Возрастные ограничения: +16
сообщить о неприемлемом содержимом
Текущая страница: 4 (всего у книги 15 страниц) [доступный отрывок для чтения: 5 страниц]
Зачем нужна семья зависимому?
При хорошей жене и свин – господин.
Переделанная русская поговорка
Иногда пациенты используют родственников, чтобы те не дали им случайно умереть, что частенько происходит с зависимыми. Даже нас, чего только не слышавших и не видевших, потрясла сложившаяся ситуация в новой семье Аркадия
. Отбыв в местах не столь отдаленных ни много ни мало 20 лет, Аркадий вернулся в свободную жизнь откормленным, отдохнувшим, уверенным в себе красавцем, полным неведомых нам планов и тайных желаний.

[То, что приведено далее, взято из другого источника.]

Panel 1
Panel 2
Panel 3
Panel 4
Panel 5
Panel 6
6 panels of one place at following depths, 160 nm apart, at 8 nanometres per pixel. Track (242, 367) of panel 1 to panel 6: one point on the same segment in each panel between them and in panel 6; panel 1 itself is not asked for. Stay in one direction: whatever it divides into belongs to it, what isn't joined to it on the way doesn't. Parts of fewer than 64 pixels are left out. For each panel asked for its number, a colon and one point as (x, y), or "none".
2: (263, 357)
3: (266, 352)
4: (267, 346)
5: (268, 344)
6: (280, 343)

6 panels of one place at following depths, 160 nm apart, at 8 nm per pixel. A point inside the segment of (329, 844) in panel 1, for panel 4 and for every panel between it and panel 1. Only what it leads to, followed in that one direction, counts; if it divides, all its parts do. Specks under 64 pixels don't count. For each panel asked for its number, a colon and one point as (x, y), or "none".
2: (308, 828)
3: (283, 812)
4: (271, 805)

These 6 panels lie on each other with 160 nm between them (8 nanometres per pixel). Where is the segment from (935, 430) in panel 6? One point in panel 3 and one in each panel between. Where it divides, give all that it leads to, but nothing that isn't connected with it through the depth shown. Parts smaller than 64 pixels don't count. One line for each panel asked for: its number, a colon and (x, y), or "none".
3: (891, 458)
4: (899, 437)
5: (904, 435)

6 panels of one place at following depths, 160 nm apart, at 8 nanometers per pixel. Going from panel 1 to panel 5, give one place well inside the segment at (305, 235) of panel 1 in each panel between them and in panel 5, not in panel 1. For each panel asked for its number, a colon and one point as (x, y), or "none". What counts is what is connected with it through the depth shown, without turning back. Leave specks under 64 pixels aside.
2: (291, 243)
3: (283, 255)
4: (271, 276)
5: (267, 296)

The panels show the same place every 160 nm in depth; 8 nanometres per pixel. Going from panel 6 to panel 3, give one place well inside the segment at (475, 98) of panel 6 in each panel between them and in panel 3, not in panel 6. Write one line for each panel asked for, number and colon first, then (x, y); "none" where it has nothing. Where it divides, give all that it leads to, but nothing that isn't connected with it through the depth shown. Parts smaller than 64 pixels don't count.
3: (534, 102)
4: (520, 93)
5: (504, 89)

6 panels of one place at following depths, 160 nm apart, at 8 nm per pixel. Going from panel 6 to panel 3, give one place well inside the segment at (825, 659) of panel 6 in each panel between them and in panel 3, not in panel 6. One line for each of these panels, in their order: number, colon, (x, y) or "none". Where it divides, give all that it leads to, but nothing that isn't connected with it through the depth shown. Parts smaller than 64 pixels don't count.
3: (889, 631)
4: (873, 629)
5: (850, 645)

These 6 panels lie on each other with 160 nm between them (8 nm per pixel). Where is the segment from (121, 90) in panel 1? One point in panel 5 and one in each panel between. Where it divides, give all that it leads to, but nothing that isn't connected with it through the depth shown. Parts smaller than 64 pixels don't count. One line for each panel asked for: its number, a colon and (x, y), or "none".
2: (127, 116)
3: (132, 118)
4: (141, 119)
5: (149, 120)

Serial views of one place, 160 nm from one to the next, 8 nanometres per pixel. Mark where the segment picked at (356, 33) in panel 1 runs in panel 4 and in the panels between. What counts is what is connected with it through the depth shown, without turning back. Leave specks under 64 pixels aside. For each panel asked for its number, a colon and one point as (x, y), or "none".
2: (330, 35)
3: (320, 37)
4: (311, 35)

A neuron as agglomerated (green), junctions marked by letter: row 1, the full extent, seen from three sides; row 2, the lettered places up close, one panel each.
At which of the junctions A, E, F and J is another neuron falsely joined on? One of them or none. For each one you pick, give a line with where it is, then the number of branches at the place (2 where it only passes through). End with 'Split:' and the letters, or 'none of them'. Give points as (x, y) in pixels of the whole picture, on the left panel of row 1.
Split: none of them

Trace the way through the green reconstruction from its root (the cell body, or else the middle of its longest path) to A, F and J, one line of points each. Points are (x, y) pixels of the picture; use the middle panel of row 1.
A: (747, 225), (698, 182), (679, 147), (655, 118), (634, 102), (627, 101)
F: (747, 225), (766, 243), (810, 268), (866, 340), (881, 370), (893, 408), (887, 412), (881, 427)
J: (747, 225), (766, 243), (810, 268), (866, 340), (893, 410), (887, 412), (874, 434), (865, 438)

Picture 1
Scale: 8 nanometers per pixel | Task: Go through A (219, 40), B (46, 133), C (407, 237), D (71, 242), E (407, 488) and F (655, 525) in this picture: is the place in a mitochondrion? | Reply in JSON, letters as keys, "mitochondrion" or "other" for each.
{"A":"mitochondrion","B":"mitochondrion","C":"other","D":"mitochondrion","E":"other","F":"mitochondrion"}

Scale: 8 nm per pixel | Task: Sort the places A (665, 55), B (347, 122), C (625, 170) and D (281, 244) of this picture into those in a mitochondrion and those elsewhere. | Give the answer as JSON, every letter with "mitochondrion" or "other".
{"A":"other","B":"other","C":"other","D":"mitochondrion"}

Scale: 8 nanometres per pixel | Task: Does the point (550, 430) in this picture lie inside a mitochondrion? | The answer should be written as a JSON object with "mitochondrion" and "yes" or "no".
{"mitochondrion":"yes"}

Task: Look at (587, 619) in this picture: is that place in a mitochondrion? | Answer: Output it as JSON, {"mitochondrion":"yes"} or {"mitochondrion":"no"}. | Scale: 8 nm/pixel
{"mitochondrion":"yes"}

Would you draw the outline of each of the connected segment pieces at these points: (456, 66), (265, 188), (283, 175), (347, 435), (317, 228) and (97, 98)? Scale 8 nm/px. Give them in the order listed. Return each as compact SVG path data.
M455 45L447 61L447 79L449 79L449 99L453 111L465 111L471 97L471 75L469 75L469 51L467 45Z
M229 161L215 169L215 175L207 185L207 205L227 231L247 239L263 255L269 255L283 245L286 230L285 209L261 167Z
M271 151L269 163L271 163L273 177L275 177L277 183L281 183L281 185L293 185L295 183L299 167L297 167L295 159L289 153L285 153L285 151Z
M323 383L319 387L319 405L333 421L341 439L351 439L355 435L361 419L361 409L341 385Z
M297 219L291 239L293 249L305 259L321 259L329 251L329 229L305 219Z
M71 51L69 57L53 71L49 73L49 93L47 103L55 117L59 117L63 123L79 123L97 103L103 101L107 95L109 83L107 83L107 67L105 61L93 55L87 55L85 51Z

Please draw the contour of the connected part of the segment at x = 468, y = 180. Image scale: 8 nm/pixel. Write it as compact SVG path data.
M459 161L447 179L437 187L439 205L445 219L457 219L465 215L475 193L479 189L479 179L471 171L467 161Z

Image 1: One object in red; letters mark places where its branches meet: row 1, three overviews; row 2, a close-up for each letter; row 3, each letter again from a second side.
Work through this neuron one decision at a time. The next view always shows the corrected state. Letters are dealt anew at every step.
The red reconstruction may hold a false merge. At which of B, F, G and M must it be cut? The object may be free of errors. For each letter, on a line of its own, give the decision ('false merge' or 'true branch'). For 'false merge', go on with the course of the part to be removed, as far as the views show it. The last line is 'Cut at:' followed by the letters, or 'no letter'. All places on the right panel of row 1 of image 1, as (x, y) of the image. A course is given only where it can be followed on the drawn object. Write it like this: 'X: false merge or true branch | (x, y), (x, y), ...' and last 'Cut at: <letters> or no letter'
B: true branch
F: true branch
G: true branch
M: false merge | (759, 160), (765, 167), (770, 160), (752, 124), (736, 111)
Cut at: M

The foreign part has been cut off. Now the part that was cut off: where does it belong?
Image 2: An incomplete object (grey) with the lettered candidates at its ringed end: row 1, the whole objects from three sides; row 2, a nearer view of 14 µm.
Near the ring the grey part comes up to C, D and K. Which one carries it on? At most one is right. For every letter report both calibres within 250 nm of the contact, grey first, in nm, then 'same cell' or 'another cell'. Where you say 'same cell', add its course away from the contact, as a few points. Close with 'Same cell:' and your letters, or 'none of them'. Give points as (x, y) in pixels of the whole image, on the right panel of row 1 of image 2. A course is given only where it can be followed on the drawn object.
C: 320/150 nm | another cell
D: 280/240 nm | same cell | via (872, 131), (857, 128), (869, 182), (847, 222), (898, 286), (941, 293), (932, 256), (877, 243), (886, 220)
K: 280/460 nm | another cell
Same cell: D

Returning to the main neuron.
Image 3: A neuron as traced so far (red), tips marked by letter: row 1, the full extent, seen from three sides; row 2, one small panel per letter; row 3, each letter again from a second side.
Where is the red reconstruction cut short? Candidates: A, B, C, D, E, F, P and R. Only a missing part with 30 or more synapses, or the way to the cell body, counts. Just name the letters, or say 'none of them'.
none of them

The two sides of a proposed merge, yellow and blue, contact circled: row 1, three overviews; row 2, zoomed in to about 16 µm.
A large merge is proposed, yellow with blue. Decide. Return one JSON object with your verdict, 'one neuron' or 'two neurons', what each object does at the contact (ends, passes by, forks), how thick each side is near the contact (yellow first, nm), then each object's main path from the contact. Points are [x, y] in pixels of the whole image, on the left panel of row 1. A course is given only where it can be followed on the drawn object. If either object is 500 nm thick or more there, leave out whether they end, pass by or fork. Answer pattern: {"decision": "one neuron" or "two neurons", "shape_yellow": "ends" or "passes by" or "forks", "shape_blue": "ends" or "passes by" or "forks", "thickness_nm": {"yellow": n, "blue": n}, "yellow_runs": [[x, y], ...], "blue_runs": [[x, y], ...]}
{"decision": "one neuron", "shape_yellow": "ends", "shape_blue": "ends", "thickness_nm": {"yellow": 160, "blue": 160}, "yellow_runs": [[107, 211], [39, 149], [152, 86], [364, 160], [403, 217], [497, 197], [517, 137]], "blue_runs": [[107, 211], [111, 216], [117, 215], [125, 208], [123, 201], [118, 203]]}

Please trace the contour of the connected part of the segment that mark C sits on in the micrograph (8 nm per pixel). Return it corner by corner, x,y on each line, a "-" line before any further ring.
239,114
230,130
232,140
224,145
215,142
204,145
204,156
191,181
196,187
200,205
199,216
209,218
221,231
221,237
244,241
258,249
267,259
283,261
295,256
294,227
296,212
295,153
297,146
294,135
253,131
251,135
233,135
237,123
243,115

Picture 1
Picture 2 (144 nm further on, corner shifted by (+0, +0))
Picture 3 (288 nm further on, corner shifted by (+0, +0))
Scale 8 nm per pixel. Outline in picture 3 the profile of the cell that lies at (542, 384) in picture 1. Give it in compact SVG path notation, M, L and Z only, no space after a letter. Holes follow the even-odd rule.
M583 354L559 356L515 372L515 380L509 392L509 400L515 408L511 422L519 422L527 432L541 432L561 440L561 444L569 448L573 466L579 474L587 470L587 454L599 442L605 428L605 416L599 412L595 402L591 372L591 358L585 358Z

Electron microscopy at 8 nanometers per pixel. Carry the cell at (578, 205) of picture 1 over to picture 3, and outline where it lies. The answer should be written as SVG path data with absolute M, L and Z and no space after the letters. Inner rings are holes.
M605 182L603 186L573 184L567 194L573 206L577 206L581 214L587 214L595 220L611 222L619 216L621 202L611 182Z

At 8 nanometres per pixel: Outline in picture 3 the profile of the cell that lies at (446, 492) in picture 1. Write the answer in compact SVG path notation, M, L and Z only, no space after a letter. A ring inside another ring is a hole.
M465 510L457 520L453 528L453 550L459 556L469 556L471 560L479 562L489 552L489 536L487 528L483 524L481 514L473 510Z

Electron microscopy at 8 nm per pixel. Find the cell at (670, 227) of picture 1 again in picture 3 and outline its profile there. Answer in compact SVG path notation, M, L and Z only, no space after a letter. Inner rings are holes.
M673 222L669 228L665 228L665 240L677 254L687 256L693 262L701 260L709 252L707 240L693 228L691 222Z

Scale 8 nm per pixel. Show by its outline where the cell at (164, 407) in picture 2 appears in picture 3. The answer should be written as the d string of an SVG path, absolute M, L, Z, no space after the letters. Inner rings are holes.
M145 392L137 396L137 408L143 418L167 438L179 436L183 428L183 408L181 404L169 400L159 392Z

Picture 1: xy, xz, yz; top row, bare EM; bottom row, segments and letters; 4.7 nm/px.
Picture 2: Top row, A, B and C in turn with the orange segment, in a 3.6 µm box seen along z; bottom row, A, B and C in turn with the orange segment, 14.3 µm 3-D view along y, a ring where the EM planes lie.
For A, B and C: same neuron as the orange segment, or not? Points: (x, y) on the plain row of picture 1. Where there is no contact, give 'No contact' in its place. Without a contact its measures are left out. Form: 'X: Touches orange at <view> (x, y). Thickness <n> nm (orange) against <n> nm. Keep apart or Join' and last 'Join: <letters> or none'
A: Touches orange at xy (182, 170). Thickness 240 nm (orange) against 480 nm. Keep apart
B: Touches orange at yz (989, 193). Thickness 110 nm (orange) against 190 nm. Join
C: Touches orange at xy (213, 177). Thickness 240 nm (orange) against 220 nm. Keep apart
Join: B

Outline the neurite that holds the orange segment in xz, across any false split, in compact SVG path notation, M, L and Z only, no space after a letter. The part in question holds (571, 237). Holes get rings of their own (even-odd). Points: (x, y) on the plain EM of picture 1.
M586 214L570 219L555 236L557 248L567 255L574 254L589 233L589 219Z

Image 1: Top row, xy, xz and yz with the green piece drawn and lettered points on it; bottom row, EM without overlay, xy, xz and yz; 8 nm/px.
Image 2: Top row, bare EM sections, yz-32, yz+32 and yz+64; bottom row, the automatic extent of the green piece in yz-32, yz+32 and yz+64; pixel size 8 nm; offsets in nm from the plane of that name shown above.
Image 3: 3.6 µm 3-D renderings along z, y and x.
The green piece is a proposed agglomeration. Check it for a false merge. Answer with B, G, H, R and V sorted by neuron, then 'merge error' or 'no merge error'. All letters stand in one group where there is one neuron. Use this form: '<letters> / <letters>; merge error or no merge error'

Вскоре он женился, а женившись, возобновил прием внутривенных наркотиков. Скорее всего, вам покажется удивительным, что, только женившись, после столь длительного перерыва в употреблении героина, к которому он был пристрастен еще до тюрьмы, Аркадий так безответственно и совершенно беспричинно вернулся к прежней криминальной жизни. С точки зрения логики здорового человека такое поведение действительно выглядит странным. А то, что странно, обычно манит человека и наполняет романтическим желанием разгадать тайну, тем самым сняв некое мистическое проклятие, которое якобы лежит на зависимом и не дает ему, несчастному, обрести долгожданное счастье трезвости. Примерно так думала и, видимо, продолжает думать, судя по прожитым нескольким, ничего существенно не изменившим годам с момента первого обращения к нам Аркадия его молодая жена. Аркадий очень гордится тем, что, во-первых, жена моложе него на 13 лет (что для некоторых мужчин служит безусловным доказательством их непревзойденной мужественности), во-вторых, что у нее есть дочь 14 лет, и они живут совместно, что, в свою очередь, является доказательством его миролюбивого и социально одобряемого поведения, и, в-третьих, что жена чрезвычайно заботится о его здоровье, что, конечно, свидетельствует о ее к нему любви и его высокой значимости и ценности как человека и мужа. Так вот, как мы убедились, не без основания гордый собой Аркадий рассказал нам (что в точности повторила и его жена), что после его ежедневно позднего прихода домой в состоянии метадонового (один из наркотиков опийной группы пролонгированного действия) кайфа она с заботливой тревогой укладывает его спать и начинает следить за его пульсом и дыханием. По ее словам, муж страдает сердечным заболеванием, нарушающим ритм сердца, что само по себе опасно для жизни, а усугубляясь приемом наркотиков, становится опасным вдвойне. Каждые полчаса мужниного безмятежного сна она измеряет ему частоту пульса и дыхания, и, если они становятся реже определенных цифр, она начинает будить мужа, бить его по щекам и, пока он стонет и просыпается, готовит горячий сладкий чай, который возвращает его к жизни.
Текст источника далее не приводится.